Returns KVM_EOPNOTSUPP if the host does not use TSC clocksource, or if clock type is different than KVM_CLOCK_PAIRING_WALLCLOCK.
6. KVM_HC_SEND_IPI¶
- Architecture:
x86
- Status:
active
- Purpose:
Send IPIs to multiple vCPUs.
a0: lower part of the bitmap of destination APIC IDs
a1: higher part of the bitmap of destination APIC IDs
a2: the lowest APIC ID in bitmap
a3: APIC ICR
The hypercall lets a guest send multicast IPIs, with at most 128 128 destinations per hypercall in 64-bit mode and 64 vCPUs per hypercall in 32-bit mode. The destinations are represented by a bitmap contained in the first two arguments (a0 and a1). Bit 0 of a0 corresponds to the APIC ID in the third argument (a2), bit 1 corresponds to the APIC ID a2+1, and so on.
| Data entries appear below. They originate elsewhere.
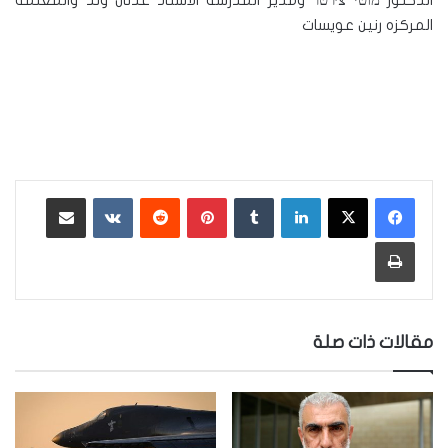
الدكتور מוטי צ׳רטר ومدير المدرسه الاستاذ عدنان وتد والمعلمه
المركزه رنين عويسات
لينكدإن
‏Tumblr
بينتيريست
‏Reddit
‏VKontakte
مشاركة عبر البريد
طباعة
مقالات ذات صلة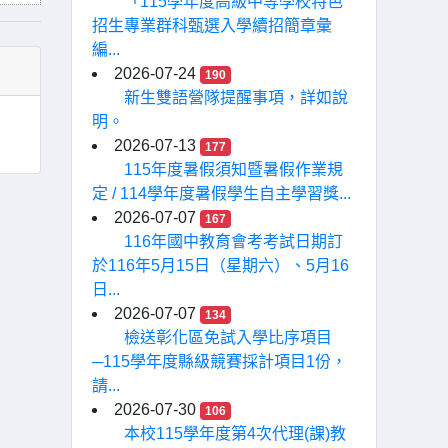
「115學年度高級中等學校特色
招生專業群科甄選入學續招簡章彙
編...
2026-07-24
190
新生雙語營隊提醒事項，詳如說
明。
2026-07-13
177
115年度暑假須知暨暑假作業規
定 / 114學年度暑假學生自主學習獎...
2026-07-07
167
116年國中教育會考考試日期訂
於116年5月15日（星期六）、5月16
日...
2026-07-07
134
檢送彰化區免試入學比序項目
─115學年度縣級競賽採計項目1份，
請...
2026-07-30
106
本校115學年度第4次代理(課)教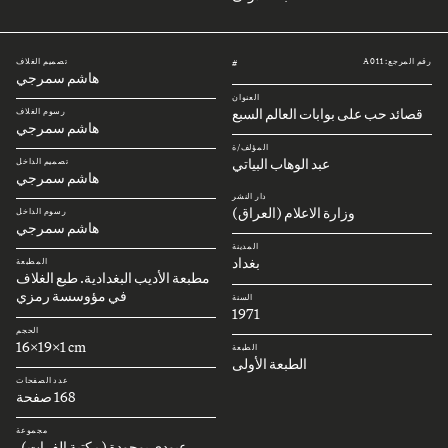
رقم المرجع: A011
تصميم الغلاف
#
هاشم سمرجي
العنوان
قصائد حب على بوابات العالم السبع
رسوم الغلاف
هاشم سمرجي
المؤلف/ة
عبد الوهاب البياتي
تصميم الداخل
هاشم سمرجي
دار النشر
وزارة الاعلام (العراق)
رسوم الداخل
هاشم سمرجي
المدينة
بغداد
المطبعة
مطبعة الأديب البغدادية. طبع الغلاف
في مؤوسسة رمزي
السنة
1971
الحجم
16x19x1 cm
الطبعة
الطبعة الأولى
عدد الصفحات
168 صفحة
مجموعة
عبودي بوجودة (مكتبة الفرات)،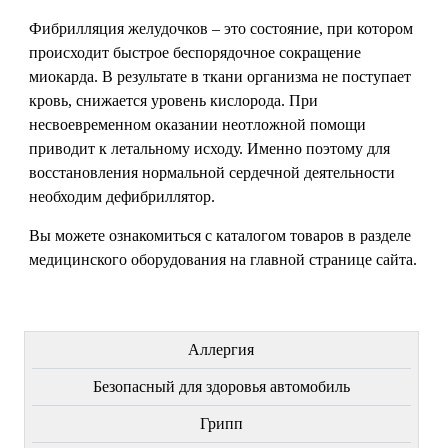
Фибрилляция желудочков – это состояние, при котором
происходит быстрое беспорядочное сокращение
миокарда. В результате в ткани организма не поступает
кровь, снижается уровень кислорода. При
несвоевременном оказании неотложной помощи
приводит к летальному исходу. Именно поэтому для
восстановления нормальной сердечной деятельности
необходим дефибриллятор.
Вы можете ознакомиться с каталогом товаров в разделе
медицинского оборудования на главной странице сайта.
ЛЕЧЕНИЕ БОЛЕЗНЕЙ
Аллергия
Безопасный для здоровья автомобиль
Грипп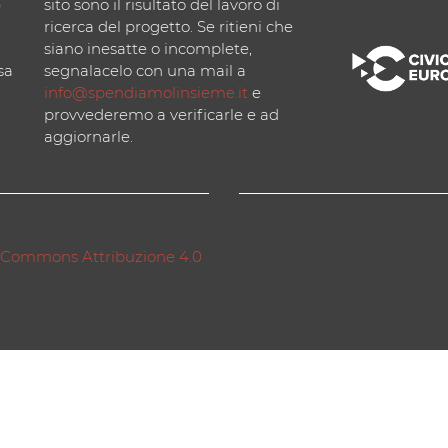
)
sito sono il risultato del lavoro di
ricerca del progetto. Se ritieni che
siano inesatte o incomplete,
sa
segnalacelo con una mail a
info@spendiamolinsieme.it
e
provvederemo a verificarle e ad
aggiornarle.
 Commons Attribuzione 4.0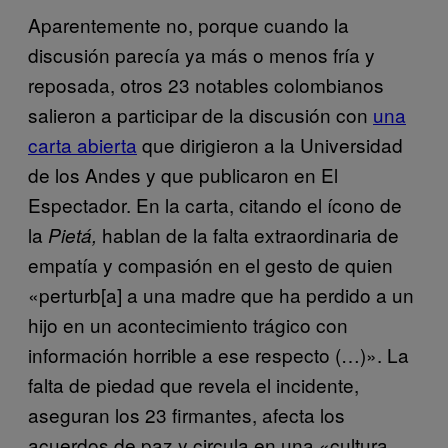
Aparentemente no, porque cuando la
discusión parecía ya más o menos fría y
reposada, otros 23 notables colombianos
salieron a participar de la discusión con
una
carta abierta
que dirigieron a la Universidad
de los Andes y que publicaron en El
Espectador. En la carta, citando el ícono de
la
hablan de la falta extraordinaria de
Pietá,
empatía y compasión en el gesto de quien
«perturb[a] a una madre que ha perdido a un
hijo en un acontecimiento trágico con
información horrible a ese respecto (…)». La
falta de piedad que revela el incidente,
aseguran los 23 firmantes, afecta los
acuerdos de paz y circula en una «cultura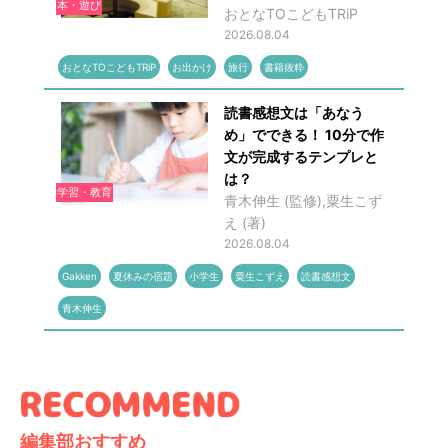
本・遊び
おとなTOこどもTRiP
2026.08.04
おとなTOこどもTRiP
お出かけ
旅行
書籍抜粋
読書感想文は「あなう
め」でできる！ 10分で作
文が完成するテンプレと
は？
学習・教育
青木伸生 (監修),粟生こず
え (著)
2026.08.04
Gakken
夏休みの宿題
小学生
粟生こずえ
読書感想文
青木伸生
編集部おすすめ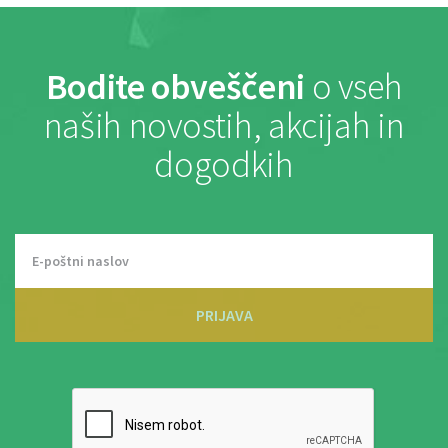
Bodite obveščeni
o vseh
naših novostih, akcijah in
dogodkih
PRIJAVA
Returns the number of CPUs to which the IPIs were delivered successfully.
7. KVM_HC_SCHED_YIELD¶
- Architecture:
x86
- Status:
active
- Purpose:
Hypercall used to yield if the IPI target vCPU is preempted
a0: destination APIC ID
- Usage example:
When sending a call-function IPI-many to vCPUs, yield if any of the IPI target vCPUs was preempted.
8. KVM_HC_MAP_GPA_RANGE¶
- Architecture:
x86
- Status:
active
- Purpose:
Request KVM to map a GPA range with the specified attributes.
a0: the guest physical address of the start page a1: the number of (4kb) pages (must be contiguous in GPA space) a2: attributes
- Where ‘attributes’ :
bits 3:0 - preferred page size encoding 0 = 4kb, 1 = 2mb, 2 = 1gb, etc…
bit 4 - plaintext = 0, encrypted = 1
bits 63:5 - reserved (must be zero)
Implementation note: this hypercall is implemented in userspace via the KVM_CAP_EXIT_HYPERCALL capability. Userspace must enable that capability before advertising KVM_FEATURE_HC_MAP_GPA_RANGE in the guest CPUID. In addition, if the guest supports KVM_FEATURE_MIGRATION_CONTROL, userspace must also set up an MSR filter to process writes to MSR_KVM_MIGRATION_CONTROL.